Ventilation standards in schools continue to be a discussion across the country. In B.C., the province recommended that schools maintain their ventilation systems and open windows, but said portable HEPA filters were “not necessary.”
However in Ontario, the province has provided more than 49,000 filters for schools and child-care settings, indicating different approaches depending on the jurisdiction.
The number one goal should be addressing the wider system issues with hospitals and health care in Canada, as those problems will aggravate any COVID-19 wave and create worse outcomes for the population in general, said Dr. Sumon Chakrabarti, an infectious disease physician with Trillium Health Partners in Mississauga, Ont.
LOW BOOSTER UPTAKE
As of Oct. 17, about 80 per cent of Canada’s population has had a primary series of a COVID-19 vaccine, but booster dose rates are far below that. About 17 per cent of the population has had a booster dose in the last six months.
“If I’m talking with people who have no scientific or clinical background…they will say [COVID] is like the flu….so why do I have to go get vaccinated again?” said Horacio Bach, a clinical assistant professor in the Division of Infectious Diseases at the University of British Columbia.
Having a population that is not taking up booster shots, especially the bivalent vaccine that specifically targets Omicron, leaves many people open to reinfection and the possibility of long-COVID, said Bach.
“We’ve seen a lot of new variants recently, it’s hard to follow them. Those variants can escape the immune system…and continue to infect,” he said.
One study estimates that nearly 30 per cent of the population was infected during an Omicron wave in early 2022, and the National Advisory Committee on Immunization advises that an individual waits at least three months after an infection to receive the booster shot.
The people who need booster shots the most are those at high risk and older people, said Chakrabarti.
Focusing resources on people who have a greater risk of becoming hospitalized or dying should be the priority when it comes to testing and being targeted for the booster shots, he said.
Canada needs to approach the WHO’s policies with a “different perspective” than it may have two years ago, due to its immunized population, he added.
“COVID is still an issue and I’m still seeing patients face-to-face…and it’s different [compared to 2020],” he said. In 2020, if he saw a patient over 85 with COVID-19 it was considered a death sentence. But with the widespread vaccination, he’s been happy to see older people be able to recover at home. “That context is important- look at what’s actually happening in the clinical scenario,” he said.
INDOOR MASK USE
The only protection available other than vaccines are masks, said Bach.
In research published in January 2022, Bach and other researchers found that surgical and N95 masks were up to 95 per cent effective at reducing viral particles that pass through the mask layers.
And with the upcoming cold weather that will drive people into more indoor settings, mask use could be an easy barrier against infection, said Bach. But he acknowledges it will likely be very difficult to convince people to put masks back on after mask mandates have been lifted.
Last week, Ontario’s top doctor Dr.
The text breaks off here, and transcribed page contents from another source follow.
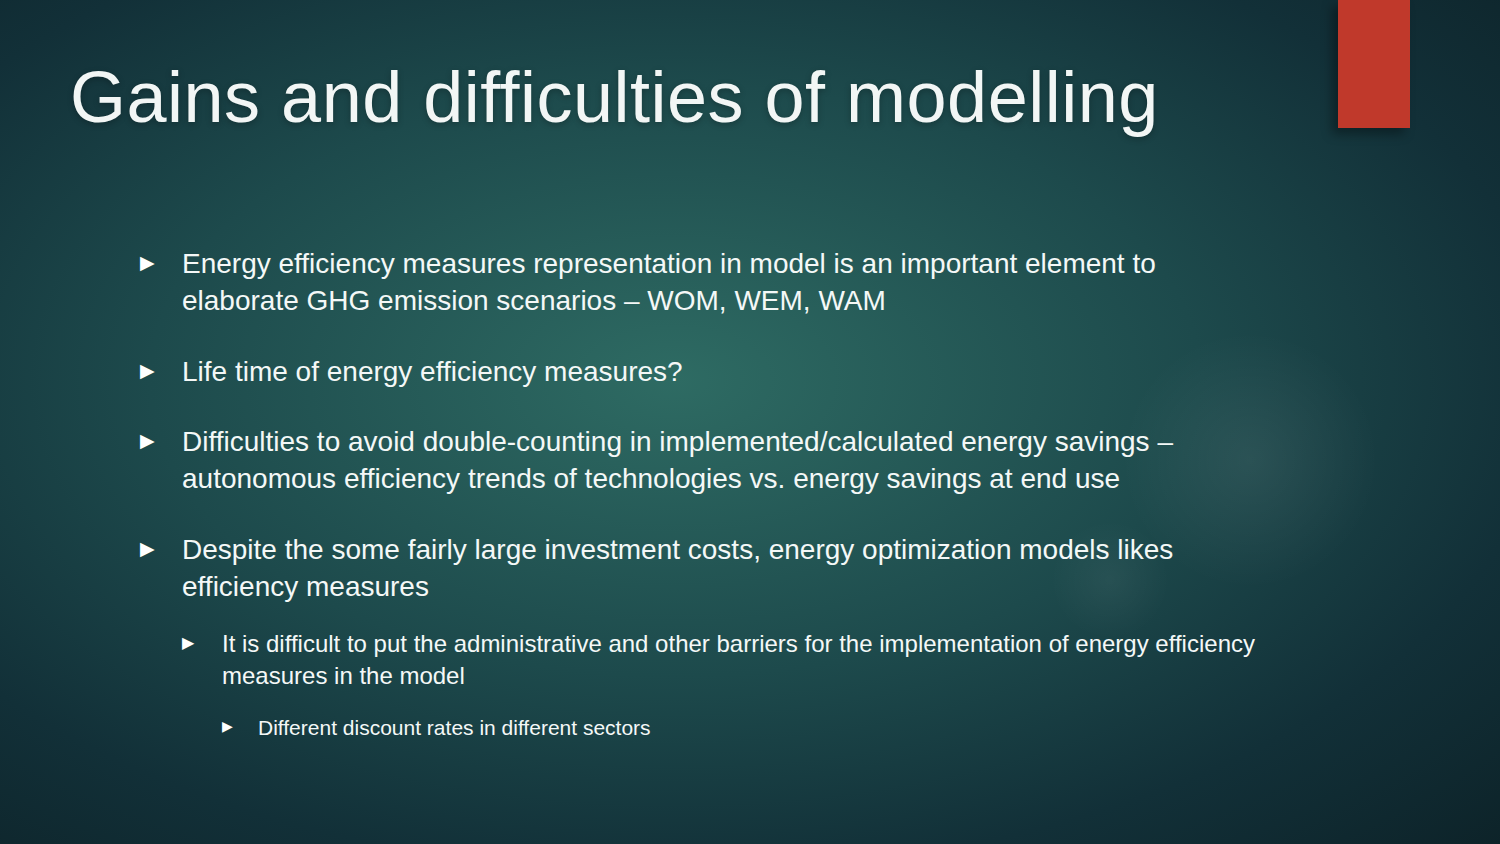Gains and difficulties of modelling
Energy efficiency measures representation in model is an important element to elaborate GHG emission scenarios – WOM, WEM, WAM
Life time of energy efficiency measures?
Difficulties to avoid double-counting in implemented/calculated energy savings – autonomous efficiency trends of technologies vs. energy savings at end use
Despite the some fairly large investment costs, energy optimization models likes efficiency measures
It is difficult to put the administrative and other barriers for the implementation of energy efficiency measures in the model
Different discount rates in different sectors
Kieran Moore warned he will make more recommendations on masking as a “difficult winter” is ahead when it comes to COVID-19.
“Now we are going through the cold weather and all the events will be indoors, and nobody will use masks,” said Bach.
Schools are incubators for COVID-19, and without masking requirements there either, the next few months could go badly, he explained.
Communication is one of the most important factors that the WHO has listed, and there are some shifts the government could take to increase trust, said Chakrabarti.
More clear messaging, from media and the government about why the bivalent vaccine is beneficial and necessary will help better prepare Canada for the fall and winter, added Bach. Especially as recent data has shown how long-COVID can impact people and hospital systems.
“The government, I think they need to implement a way to communicate directly…just saying ‘get the bivalent’ is not helping. You have to explain further,” he said.